Le son se durcit par moment. C'est le cas sur Rewind, où les magnifiques rugissements des guitares (deux électriques et une acoustique) font vibrer la Salle Pleyel. Mais ce moment ne signe pas le début d'une révolution musicale et For Sale nous replonge dans un grand moment de délicatesse. Beth Gibbons est totalement imprégnée par sa musique. Elle se retire presque systématiquement près du clavier situé derrière elle lorsque sa partie vocale est terminée, comme pour se protéger. Lives Outgrown contenant dix chansons, Beth Gibbons revisite également deux titres de son album paru en 2002 avec Rustin Man. Mysteries, tout d'abord, puis l'indispensable Tom the Model qui ravit le public. Beyond The Sun, punchy et tourbillonnant avec l'envolée de tous les instruments, et un Whispering Love d'une grande beauté, viennent conclure cinquante-cinq minutes de set. Beth s'adresse enfin au public pour le remercier d'être présent ce soir. On ressent cette sensibilité, cette pudeur chez l'artiste avant qu'elle ne quitte la scène, suivie par ses musiciens. Quelques minutes passent, puis le groupe au grand complet revient pour une version maîtrisée et presque dépouillée de Roads de Portishead. Les beats ont disparu, mais l'élégance et l'émotion restent intactes. L'audience est aux anges. Beth Gibbons donne tout vocalement pendant cette chanson, ayant besoin de beaucoup boire avant de pouvoir interpréter le final du concert. Reaching Out, ultime chanson de Lives Outgrown, vient conclure un rappel et surtout un concert de toute beauté.
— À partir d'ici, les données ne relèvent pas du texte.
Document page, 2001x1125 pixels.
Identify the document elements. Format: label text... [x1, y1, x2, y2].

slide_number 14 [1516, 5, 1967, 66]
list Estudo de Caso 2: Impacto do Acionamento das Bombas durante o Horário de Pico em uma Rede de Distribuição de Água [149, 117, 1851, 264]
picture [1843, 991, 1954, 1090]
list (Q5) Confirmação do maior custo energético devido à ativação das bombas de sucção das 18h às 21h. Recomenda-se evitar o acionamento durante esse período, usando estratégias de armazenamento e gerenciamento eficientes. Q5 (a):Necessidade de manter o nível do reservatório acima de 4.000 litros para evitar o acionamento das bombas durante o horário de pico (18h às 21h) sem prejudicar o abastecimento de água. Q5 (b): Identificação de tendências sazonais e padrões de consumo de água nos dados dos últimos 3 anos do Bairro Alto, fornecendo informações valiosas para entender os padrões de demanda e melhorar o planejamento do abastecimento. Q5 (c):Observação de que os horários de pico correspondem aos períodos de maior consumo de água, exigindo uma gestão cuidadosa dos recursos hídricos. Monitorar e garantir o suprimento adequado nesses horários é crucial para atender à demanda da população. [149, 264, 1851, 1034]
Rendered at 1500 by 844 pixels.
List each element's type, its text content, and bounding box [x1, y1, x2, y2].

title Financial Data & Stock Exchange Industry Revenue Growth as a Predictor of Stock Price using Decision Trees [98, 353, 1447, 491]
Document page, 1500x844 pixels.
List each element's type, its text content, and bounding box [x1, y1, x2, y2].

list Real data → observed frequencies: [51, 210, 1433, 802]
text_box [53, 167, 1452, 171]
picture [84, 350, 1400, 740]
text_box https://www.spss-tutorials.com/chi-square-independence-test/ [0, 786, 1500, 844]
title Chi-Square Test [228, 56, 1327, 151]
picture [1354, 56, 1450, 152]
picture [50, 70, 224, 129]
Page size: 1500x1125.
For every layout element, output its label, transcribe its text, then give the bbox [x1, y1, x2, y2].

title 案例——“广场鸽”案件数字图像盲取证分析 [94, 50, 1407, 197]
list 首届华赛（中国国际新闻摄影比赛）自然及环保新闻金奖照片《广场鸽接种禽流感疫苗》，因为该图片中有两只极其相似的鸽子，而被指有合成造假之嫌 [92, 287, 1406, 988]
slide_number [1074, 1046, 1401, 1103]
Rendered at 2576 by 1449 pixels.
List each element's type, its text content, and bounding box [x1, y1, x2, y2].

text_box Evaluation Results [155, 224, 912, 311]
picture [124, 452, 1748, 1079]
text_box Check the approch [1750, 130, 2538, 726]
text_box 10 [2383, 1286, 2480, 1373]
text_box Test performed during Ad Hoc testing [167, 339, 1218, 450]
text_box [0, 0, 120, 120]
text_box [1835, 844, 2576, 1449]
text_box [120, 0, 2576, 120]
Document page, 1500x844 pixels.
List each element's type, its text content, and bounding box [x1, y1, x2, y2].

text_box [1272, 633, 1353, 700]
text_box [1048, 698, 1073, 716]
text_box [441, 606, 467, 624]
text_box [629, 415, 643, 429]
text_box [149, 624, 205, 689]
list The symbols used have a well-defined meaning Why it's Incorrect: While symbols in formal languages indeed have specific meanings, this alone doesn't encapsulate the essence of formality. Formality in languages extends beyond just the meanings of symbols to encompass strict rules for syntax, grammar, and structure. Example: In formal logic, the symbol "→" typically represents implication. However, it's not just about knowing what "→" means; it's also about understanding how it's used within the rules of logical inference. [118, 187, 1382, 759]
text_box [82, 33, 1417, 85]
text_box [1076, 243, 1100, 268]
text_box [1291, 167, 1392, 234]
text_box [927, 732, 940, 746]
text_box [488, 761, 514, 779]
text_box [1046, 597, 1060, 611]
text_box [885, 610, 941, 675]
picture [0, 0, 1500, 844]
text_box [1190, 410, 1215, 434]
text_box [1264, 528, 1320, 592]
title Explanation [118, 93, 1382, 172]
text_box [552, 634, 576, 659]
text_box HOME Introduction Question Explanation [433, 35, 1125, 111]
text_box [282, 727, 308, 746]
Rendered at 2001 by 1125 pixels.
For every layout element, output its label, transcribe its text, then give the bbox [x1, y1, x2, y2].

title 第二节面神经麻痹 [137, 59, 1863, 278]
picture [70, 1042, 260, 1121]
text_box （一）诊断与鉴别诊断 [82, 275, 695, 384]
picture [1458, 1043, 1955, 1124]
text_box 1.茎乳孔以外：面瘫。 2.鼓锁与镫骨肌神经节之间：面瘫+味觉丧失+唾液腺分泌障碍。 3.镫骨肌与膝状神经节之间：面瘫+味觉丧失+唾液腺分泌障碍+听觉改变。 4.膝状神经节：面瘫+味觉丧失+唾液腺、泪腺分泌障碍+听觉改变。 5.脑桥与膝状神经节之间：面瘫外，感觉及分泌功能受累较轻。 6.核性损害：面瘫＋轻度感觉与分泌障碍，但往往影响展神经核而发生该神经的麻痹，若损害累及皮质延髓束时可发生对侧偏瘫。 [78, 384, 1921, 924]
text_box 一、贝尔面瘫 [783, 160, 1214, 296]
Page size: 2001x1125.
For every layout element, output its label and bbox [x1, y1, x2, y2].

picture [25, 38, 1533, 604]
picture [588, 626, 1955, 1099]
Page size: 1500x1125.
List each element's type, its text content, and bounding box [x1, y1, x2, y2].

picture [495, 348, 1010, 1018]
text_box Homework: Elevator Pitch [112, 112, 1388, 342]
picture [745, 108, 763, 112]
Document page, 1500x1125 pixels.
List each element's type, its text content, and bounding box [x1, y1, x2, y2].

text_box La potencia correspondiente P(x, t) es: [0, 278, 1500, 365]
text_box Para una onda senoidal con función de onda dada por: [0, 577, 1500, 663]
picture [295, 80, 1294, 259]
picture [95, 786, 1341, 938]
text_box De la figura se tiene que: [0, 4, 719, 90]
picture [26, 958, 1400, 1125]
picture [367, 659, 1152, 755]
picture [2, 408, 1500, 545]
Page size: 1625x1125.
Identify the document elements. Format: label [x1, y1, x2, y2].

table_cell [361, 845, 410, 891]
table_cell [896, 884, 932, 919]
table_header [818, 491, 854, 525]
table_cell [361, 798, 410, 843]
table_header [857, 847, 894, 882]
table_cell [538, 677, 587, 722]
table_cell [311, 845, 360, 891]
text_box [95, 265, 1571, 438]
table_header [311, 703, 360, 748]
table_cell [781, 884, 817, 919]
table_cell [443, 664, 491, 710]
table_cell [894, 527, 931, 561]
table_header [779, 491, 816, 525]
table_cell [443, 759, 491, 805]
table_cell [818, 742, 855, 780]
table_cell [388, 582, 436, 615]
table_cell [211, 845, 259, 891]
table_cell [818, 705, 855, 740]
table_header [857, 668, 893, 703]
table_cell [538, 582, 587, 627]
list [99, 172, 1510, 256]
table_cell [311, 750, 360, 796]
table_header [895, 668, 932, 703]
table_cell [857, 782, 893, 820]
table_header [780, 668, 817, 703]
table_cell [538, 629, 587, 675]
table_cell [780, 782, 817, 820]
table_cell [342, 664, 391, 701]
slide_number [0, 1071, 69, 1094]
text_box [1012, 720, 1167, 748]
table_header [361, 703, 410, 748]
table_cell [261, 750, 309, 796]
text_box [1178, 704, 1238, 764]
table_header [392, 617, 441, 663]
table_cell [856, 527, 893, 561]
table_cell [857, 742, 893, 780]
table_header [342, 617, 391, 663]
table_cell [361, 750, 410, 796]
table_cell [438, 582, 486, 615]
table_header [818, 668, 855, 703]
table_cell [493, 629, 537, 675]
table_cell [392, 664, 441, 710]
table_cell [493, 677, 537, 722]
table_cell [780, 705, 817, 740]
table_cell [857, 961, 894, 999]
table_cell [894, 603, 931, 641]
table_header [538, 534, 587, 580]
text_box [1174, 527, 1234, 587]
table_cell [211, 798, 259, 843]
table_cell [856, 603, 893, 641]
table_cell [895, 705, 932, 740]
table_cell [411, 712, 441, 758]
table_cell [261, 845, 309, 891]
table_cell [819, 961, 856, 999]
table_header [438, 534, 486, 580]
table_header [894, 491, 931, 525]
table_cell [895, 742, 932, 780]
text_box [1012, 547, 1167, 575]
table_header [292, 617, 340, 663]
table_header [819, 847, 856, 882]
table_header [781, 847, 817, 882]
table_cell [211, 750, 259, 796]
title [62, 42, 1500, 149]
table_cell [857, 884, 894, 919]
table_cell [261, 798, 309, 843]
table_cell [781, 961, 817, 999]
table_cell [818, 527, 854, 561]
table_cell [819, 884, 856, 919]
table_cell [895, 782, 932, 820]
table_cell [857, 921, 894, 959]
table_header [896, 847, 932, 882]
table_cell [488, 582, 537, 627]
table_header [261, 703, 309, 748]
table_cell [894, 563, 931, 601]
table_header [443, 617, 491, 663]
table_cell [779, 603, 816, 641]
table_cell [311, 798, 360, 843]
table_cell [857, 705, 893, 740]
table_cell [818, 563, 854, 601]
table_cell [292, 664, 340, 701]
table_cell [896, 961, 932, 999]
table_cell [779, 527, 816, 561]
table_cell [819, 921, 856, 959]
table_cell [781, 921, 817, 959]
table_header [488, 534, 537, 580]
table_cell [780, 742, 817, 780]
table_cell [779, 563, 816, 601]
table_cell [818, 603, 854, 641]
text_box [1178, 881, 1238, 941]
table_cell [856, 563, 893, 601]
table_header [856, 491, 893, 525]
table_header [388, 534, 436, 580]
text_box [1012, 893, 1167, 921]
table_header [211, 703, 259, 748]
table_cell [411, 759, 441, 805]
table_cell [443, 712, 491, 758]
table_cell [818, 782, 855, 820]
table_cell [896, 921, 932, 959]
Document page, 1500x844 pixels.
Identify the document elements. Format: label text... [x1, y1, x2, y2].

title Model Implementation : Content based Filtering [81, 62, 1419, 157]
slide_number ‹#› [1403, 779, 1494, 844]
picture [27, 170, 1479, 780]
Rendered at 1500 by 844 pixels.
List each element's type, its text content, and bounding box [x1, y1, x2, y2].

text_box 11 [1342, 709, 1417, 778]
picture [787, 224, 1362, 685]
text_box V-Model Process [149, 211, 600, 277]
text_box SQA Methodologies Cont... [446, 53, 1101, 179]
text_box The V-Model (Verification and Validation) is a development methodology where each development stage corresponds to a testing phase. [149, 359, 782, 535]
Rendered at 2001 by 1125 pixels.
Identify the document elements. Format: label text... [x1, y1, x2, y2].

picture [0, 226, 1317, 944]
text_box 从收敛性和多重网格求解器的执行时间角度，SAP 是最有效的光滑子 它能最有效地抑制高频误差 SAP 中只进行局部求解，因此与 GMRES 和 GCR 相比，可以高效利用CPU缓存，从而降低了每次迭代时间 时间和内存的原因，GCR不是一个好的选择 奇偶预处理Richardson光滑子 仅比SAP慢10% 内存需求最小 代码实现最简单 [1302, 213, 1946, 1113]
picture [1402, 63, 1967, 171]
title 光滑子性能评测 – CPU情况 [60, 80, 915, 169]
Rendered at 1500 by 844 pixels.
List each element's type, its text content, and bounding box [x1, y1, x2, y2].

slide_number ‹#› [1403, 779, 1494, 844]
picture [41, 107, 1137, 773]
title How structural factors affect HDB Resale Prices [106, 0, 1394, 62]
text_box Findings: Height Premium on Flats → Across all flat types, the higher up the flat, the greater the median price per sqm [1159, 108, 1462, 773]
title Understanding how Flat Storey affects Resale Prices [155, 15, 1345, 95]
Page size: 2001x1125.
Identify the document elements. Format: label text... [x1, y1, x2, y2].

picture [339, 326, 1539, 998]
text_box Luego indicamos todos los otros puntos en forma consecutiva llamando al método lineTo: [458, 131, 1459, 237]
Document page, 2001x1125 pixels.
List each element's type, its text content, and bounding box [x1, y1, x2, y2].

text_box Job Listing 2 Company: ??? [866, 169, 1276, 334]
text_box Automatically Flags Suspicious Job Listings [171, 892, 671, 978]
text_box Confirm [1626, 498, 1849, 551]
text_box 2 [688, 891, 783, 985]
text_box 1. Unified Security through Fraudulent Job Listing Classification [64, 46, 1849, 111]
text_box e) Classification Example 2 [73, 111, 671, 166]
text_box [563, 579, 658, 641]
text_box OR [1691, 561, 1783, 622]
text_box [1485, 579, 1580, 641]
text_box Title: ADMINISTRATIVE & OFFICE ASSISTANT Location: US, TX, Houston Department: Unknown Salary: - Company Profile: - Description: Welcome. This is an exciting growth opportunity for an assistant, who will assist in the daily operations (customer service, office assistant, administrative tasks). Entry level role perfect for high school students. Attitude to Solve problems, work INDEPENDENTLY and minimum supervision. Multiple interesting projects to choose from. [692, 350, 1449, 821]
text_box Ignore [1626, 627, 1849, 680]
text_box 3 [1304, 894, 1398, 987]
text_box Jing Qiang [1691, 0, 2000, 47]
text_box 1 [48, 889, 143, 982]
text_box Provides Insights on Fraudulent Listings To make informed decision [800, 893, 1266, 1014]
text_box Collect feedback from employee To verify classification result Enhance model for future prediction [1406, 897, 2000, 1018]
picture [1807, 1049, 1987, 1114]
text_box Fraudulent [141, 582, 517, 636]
Certes, une petite heure et dix minutes peuvent paraître courtes, mais les concerts qu'elle a donnés avec Rustin Man il y a une vingtaine d'années n'étaient pas plus longs. On retiendra surtout le bonheur et la joie d'avoir connu une telle émotion musicale. Beth Gibbons reste une artiste hors norme, et c'est ce qui nous plaît tant en elle. Sa capacité à transporter le public, même dans un format aussi concis, témoigne de son talent exceptionnel et d'une profonde connexion avec sa musique.